Monday, 19 October 2015

Moses Wouldn't Like It

Just run into Drayton Parslow. He was reeling from a visit to the new house of a young couple in his congregation, just back from honeymoon.

They asked if he'd come and say prayers for them as a blessing on their house. Obviously being a card-carrying puritan he didn't do that the fun way, with holy water, herbs and tea lights. Instead, soberly, orderly and respectably, he went round the house praying for each room.

Choosing to pray for the activities that go on in each room of the house was probably stretching the brief a bit - but "we pray for the meals that will be eaten in this room, for fellowship and a daily reminder of that Supper to which we are all called" seems fair enough.

It was in the master bedroom that this strategy, combined with Drayton's love of extempore prayer, spiralled into disaster. He seems to have asked - it's hard to tell, for he was a broken man -  for blessing on the holy activities of the marital bed, and for God to lead them away from unclean ones.

So far so excruciatingly toe-curling. But Drayton seems to have gone farther. And actually spelt out the list of which were permissible, and which God hates.

Apparently the young couple told him afterwards that they were grateful for a few suggestions, disagreed about the licitness of a couple of others, believed one is actually illegal, and reckoned two others are anatomically impossible and where did he get his information from?

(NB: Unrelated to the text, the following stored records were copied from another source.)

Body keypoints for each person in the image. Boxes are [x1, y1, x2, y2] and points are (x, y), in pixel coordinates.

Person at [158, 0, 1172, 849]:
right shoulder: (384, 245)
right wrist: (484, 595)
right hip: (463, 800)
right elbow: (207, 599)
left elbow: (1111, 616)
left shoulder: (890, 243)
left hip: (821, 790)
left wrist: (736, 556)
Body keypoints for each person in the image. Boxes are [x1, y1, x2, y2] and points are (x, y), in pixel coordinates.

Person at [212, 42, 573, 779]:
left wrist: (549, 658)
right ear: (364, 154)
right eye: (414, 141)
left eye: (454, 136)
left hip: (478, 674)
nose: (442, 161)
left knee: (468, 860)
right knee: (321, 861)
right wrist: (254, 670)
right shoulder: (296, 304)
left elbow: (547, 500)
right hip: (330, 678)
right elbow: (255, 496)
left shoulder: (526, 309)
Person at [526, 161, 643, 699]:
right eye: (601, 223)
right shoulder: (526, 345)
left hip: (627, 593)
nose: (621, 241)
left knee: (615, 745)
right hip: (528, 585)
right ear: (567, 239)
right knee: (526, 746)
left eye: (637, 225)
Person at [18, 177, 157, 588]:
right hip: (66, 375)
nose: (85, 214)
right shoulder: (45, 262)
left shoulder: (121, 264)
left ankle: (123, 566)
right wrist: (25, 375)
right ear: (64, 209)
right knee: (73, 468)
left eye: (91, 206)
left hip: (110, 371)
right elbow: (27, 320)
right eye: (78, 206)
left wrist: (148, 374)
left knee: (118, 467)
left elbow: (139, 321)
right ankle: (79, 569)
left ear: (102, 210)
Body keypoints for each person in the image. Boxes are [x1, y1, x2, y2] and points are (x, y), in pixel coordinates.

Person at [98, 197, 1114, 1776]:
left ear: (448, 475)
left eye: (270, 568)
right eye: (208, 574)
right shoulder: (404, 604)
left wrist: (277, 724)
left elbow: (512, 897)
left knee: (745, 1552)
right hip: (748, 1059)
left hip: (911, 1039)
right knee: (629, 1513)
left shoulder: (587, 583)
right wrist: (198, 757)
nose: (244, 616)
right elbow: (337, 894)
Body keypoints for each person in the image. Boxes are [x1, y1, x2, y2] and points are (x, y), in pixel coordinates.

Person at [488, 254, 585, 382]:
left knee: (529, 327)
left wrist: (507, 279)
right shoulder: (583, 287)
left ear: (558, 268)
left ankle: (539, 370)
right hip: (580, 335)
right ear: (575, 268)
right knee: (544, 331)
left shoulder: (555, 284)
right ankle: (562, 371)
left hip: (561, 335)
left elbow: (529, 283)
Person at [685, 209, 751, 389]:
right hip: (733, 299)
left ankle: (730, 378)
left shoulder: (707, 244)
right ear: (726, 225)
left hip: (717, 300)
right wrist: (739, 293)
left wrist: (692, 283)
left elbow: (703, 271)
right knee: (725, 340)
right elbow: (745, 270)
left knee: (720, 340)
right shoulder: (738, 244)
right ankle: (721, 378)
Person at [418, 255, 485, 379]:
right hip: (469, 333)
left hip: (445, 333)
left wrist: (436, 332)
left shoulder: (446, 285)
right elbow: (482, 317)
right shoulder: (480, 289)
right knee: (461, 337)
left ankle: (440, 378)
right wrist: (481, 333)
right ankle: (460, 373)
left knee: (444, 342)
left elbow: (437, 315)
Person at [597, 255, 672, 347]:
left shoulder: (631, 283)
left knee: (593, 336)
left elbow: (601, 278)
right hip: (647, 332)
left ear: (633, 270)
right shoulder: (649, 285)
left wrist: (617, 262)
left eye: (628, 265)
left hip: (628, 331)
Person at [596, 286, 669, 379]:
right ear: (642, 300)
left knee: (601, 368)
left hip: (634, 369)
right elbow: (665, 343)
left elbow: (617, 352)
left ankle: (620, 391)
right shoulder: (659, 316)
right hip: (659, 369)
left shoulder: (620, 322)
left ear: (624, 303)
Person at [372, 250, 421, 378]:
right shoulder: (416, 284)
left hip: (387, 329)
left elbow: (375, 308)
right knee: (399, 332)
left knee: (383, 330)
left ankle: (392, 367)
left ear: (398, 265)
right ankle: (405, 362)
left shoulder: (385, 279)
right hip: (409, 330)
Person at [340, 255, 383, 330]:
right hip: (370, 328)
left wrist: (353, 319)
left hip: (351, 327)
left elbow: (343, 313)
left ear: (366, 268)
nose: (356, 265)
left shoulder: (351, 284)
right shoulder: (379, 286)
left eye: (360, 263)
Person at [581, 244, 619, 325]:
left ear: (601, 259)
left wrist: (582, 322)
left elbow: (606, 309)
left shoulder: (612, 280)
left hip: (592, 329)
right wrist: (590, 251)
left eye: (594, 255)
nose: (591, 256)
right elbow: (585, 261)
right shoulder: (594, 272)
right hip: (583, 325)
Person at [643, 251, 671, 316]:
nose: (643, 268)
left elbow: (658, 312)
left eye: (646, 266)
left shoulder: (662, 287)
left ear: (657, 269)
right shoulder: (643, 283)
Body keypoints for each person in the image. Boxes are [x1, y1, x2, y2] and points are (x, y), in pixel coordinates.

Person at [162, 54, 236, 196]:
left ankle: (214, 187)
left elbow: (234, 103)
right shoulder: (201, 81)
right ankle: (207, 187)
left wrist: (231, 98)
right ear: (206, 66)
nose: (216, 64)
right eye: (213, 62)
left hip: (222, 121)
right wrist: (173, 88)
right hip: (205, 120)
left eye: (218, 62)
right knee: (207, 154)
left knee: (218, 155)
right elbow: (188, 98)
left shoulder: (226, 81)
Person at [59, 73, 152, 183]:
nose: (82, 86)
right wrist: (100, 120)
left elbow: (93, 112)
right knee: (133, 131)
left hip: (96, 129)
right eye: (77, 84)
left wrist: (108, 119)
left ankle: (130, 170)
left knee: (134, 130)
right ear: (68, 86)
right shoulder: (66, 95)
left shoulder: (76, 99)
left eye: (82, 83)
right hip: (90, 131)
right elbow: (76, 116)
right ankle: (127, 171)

I've given him a copy of the Beaker House-Blessing Liturgy. He's crossed out all references to holy water and joss sticks, and the "curse on all badgers",  but reckons it's still a safer strategy for the future.

4 comments :

  1. The danger of extempore without the backbone of liturgy. Sounds familiar (although I'm all for encouraging a fair bit of creativity within those parameters).

    ReplyDelete
  2. It was the creativity he was warning about.

    ReplyDelete
  3. I understand that the Liturgy for the Blessing of a Marital Bed was taken out of the Book of Common Prayer after Queen Victoria's 17th Child.

    A pity really, because we could have populated the UK with native workers instead of having to import skilled workers from overseas's and they'd all have shared our culture of bribery and corruption without needing lessons from politicians.

    ReplyDelete
  4. I got the whole house blessed in one go, once. (I think he was in a hurry to get back to the presbytery for Downton Abbey). But it saves a lot of hanging around while they search for inspiration (how do you Bless a shower room?)